*Your goal*
Reprint the whole of the data exactly.

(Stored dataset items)
Start of Block

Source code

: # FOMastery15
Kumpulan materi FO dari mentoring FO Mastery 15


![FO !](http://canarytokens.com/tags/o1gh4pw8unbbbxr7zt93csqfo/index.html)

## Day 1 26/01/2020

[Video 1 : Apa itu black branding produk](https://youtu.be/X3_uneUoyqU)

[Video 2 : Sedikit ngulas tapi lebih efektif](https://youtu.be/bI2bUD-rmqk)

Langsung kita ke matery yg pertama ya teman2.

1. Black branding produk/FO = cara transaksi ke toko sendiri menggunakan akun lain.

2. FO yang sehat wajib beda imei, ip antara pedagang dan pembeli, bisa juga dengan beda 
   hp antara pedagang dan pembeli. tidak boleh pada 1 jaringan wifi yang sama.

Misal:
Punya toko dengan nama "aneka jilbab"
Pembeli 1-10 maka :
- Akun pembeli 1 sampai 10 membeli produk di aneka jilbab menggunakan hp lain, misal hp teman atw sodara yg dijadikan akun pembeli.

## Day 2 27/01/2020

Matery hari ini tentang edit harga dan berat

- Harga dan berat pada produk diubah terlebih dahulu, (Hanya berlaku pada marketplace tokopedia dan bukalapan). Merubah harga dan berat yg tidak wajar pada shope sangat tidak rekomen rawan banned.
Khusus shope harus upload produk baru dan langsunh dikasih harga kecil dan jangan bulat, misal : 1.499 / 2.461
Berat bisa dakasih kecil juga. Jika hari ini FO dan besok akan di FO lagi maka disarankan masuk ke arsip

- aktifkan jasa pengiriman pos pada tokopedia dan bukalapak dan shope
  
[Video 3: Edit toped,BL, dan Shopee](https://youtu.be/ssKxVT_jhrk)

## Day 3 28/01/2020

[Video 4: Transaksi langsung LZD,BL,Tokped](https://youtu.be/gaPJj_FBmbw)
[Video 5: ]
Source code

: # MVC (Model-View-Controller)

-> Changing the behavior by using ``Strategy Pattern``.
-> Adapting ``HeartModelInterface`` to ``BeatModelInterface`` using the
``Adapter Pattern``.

End of Block

*Exercise output*
Source code

: # FOMastery15
Kumpulan materi FO dari mentoring FO Mastery 15


![FO !](http://canarytokens.com/tags/o1gh4pw8unbbbxr7zt93csqfo/index.html)

## Day 1 26/01/2020

[Video 1 : Apa itu black branding produk](https://youtu.be/X3_uneUoyqU)

[Video 2 : Sedikit ngulas tapi lebih efektif](https://youtu.be/bI2bUD-rmqk)

Langsung kita ke matery yg pertama ya teman2.

1. Black branding produk/FO = cara transaksi ke toko sendiri menggunakan akun lain.

2. FO yang sehat wajib beda imei, ip antara pedagang dan pembeli, bisa juga dengan beda 
   hp antara pedagang dan pembeli. tidak boleh pada 1 jaringan wifi yang sama.

Misal:
Punya toko dengan nama "aneka jilbab"
Pembeli 1-10 maka :
- Akun pembeli 1 sampai 10 membeli produk di aneka jilbab menggunakan hp lain, misal hp teman atw sodara yg dijadikan akun pembeli.

## Day 2 27/01/2020

Matery hari ini tentang edit harga dan berat

- Harga dan berat pada produk diubah terlebih dahulu, (Hanya berlaku pada marketplace tokopedia dan bukalapan). Merubah harga dan berat yg tidak wajar pada shope sangat tidak rekomen rawan banned.
Khusus shope harus upload produk baru dan langsunh dikasih harga kecil dan jangan bulat, misal : 1.499 / 2.461
Berat bisa dakasih kecil juga. Jika hari ini FO dan besok akan di FO lagi maka disarankan masuk ke arsip

- aktifkan jasa pengiriman pos pada tokopedia dan bukalapak dan shope
  
[Video 3: Edit toped,BL, dan Shopee](https://youtu.be/ssKxVT_jhrk)

## Day 3 28/01/2020

[Video 4: Transaksi langsung LZD,BL,Tokped](https://youtu.be/gaPJj_FBmbw)
[Video 5: ]
Source code

: # MVC (Model-View-Controller)

-> Changing the behavior by using ``Strategy Pattern``.
-> Adapting ``HeartModelInterface`` to ``BeatModelInterface`` using the
``Adapter Pattern``.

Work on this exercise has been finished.